L’articulation entre la pauvreté, le déterminisme culturel, et l’absence de connaissance des droits, a créé un espace d’immobilisme. L’Etat, de plus en plus dépendant des marchés, est faible et sans prérogative. Les familles, prises dans le tourbillon d’une vie difficile, deviennent réceptives à des compétitions humaines plus féroces qui font vaciller le pacte social. Les castes/classes deviennent des refuges et le socle national est pris en étau dans la jungle d’une survie. Les élections restent ainsi un moment politique assez négligeable au final, car le plus important semble être dans le quotidien d’une pratique sociale qui montre les aptitudes des populations à mieux exécuter leurs devoirs pour mieux exiger des droits. Le déplacement de la politique du champ électoral au champ social et sociétal, est une des transitions en cours dans le monde dont il faut souhaiter des répercussions au Sénégal.
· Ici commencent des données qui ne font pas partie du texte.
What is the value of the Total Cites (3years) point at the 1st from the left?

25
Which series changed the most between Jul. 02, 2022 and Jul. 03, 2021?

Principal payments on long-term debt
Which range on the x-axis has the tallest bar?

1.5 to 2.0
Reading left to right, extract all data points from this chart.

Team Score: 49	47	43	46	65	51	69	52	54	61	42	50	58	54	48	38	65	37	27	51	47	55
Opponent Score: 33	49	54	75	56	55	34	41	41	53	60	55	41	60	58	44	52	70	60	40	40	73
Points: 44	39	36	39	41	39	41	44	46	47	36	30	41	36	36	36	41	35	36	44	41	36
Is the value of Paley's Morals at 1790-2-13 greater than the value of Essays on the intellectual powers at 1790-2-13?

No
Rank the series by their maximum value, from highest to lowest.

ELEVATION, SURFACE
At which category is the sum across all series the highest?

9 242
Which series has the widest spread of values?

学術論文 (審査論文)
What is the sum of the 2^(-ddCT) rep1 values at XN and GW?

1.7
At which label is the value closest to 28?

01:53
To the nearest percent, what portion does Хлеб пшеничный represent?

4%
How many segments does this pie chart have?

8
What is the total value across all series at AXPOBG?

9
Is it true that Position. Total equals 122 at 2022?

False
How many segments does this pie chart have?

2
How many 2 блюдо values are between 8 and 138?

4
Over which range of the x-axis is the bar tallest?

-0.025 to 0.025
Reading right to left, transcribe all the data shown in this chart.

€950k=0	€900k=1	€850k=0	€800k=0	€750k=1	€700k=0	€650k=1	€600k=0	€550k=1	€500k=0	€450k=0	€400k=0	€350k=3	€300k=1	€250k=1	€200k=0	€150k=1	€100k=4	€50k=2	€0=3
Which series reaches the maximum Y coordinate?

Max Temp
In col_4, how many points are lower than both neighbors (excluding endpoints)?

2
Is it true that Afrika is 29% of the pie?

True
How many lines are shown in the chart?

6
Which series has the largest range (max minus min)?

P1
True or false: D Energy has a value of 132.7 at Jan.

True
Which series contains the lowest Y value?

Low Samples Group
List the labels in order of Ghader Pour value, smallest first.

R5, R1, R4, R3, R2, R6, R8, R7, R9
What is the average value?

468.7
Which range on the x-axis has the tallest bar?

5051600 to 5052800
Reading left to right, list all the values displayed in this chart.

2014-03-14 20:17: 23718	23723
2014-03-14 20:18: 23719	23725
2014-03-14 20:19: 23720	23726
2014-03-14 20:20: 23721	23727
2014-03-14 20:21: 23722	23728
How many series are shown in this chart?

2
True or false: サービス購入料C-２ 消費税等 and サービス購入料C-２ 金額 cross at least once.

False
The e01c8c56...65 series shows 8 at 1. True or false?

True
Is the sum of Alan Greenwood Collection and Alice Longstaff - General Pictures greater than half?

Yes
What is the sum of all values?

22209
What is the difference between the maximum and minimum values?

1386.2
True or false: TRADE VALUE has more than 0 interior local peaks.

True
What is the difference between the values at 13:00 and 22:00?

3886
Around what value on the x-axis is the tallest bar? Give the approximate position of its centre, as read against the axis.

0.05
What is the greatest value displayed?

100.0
Elgas est journaliste, chercheur et écrivain. Son premier roman, « Un Dieu et des mœurs », a été publié en 2015 par Présence africaine. Né en 1988 à Saint-Louis, et ayant grandi à Ziguinchor, il est diplômé de communication et de science politique et, depuis peu, titulaire d’un doctorat en sociologie. Depuis deux ans, Elgas publie sur SenePlus.com une chronique hebdomadaire : « Inventaire des idoles ».